When trying to make boolean functions out of logic gates, I tried to make the NAND ($\uparrow$) equivalent for the XOR function: $(a \land \lnot b) \lor (\lnot a \land b)$
$$\begin{align} (a \land \lnot b) \lor (\lnot a \land b) \\ \lnot(a \land \lnot b) \land \lnot(\lnot a \land b) \\ (a \land \lnot b) \uparrow (\lnot a \land b) \\ (\lnot a \uparrow b) \uparrow (a \uparrow \lnot b) \\ ((a \uparrow a) \uparrow b) \uparrow (a \uparrow (b \uparrow b)) \end{align}$$
This last expression uses all NANDs and requires five gates. However as it turns out there is an even shorter solution using four NAND gates:
$$(a \uparrow (a \uparrow b)) \uparrow ((a \uparrow b) \uparrow b)$$
Is there a way to get there naturally or is it just a clever solution you have to find by trial and error? Is there a way to get there mechanically? It appears the main advantage of this equation is the re-use of $(a \uparrow b)$ so there may be some "creative" element to it but I am asking in case there is some algorithmic or direct way to arrive at such a solution without needing to be clever.
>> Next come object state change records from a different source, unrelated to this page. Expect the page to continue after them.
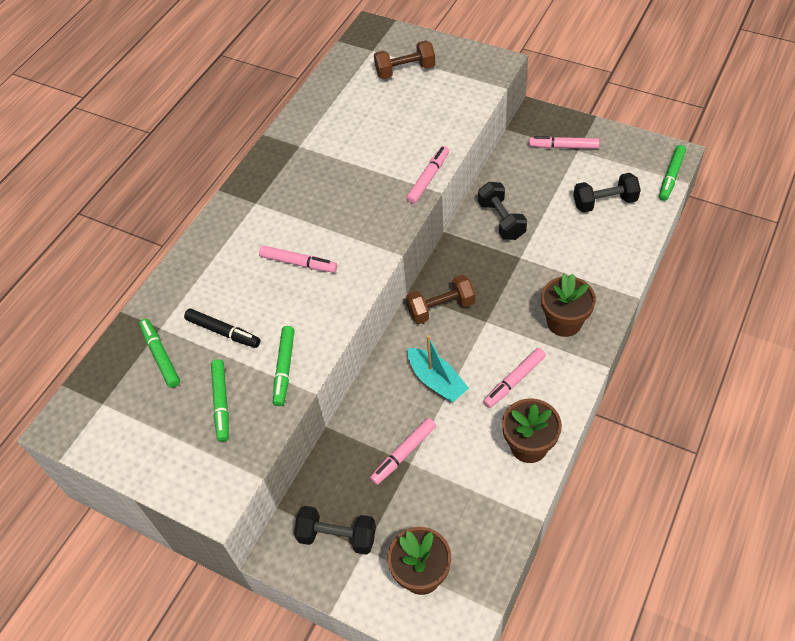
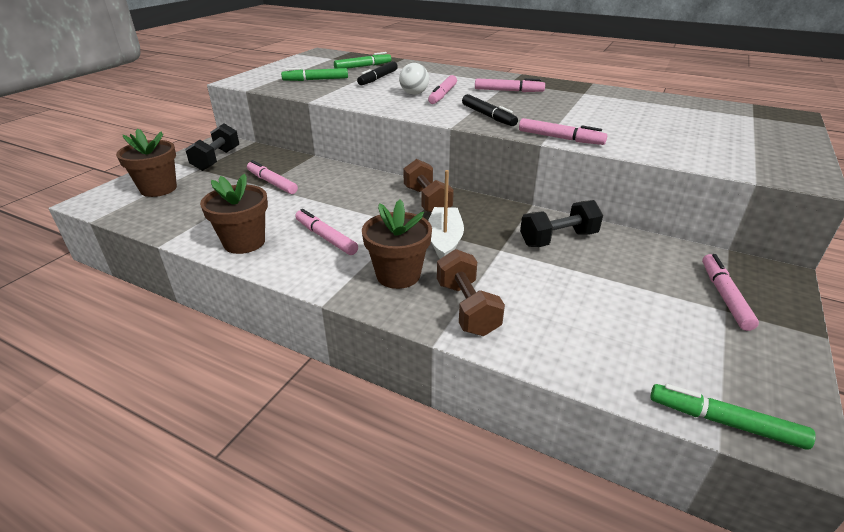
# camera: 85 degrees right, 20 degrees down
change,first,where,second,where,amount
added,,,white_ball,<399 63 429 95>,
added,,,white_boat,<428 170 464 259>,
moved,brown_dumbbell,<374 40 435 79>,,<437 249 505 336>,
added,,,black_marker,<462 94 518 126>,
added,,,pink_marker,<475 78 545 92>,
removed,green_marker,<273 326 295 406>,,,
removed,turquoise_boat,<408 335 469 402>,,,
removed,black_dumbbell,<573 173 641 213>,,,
First of all, your own derivation is incorrect:
Two mistakes:
First: the second line should be $ \lnot ((a \land \lnot b) \land \lnot(\lnot a \land b))$
Second: from line 2 to 3, as well as from 3 to 4, you are using $P \uparrow Q = \neg P \land \neg Q$, but we have $P \uparrow Q = \neg (P \land Q)$ instead.
So, even though it ends up being the same you have, the correct derivation is:
$$\begin{align} (a \land \lnot b) \lor (\lnot a \land b) \\ \neg (\lnot(a \land \lnot b) \land \lnot(\lnot a \land b)) \\ \neg (a \land \lnot b) \uparrow \neg (\lnot a \land b) \\ (a \uparrow \neg b) \uparrow (\neg a \uparrow b) \\ (a \uparrow (b \uparrow b)) \uparrow ((a \uparrow a) \uparrow b) \end{align}$$
OK, but how can we get to $(a \uparrow (a \uparrow b)) \uparrow ((a \uparrow b) \uparrow b)$?
Well, the Reduction principle says:
Reduction
$P \land (P \lor Q) = P \land Q$
That is, in the context of $P$, the $P \lor Q$ term 'reduces to just $Q$
Because the NAND is a disjunction in disguise, there will be a reduction principle here as well, but because of the negation, it turns out to be a little different:
Reduction for NAND
$P \land (P \uparrow Q) = P \land \neg Q$
From this, it now follows that:
$\neg (P \land (P \uparrow Q)) = \neg (P \land \neg Q)$
i.e. that:
$P \uparrow (P \uparrow Q) = P \uparrow \neg Q$
And that's the key equivalence, for notice that from the second to last line of the correct derivation:
$(a \uparrow \neg b) \uparrow (\neg a \uparrow b)=$
we can apply the above equivalence to immediately get:
$(a \uparrow (a \uparrow b)) \uparrow ((a \uparrow b) \uparrow b)$
Now ... was this a 'natural' way of getting to the answer? ... one that doesn't require one to be 'clever'? ... not really, right? That is, you really would know the Reduction for NAND principle, and even then it takes a few non-obvious steps. And that's the problem with the NAND: we're just not very practiced with the NAND, and the algebraic principles that hold for it just aren't as 'nice' as those for the $\lor$ and $\land$. So, unless you do a lot more problems involving the NAND like this, it's never going to feel 'natural'.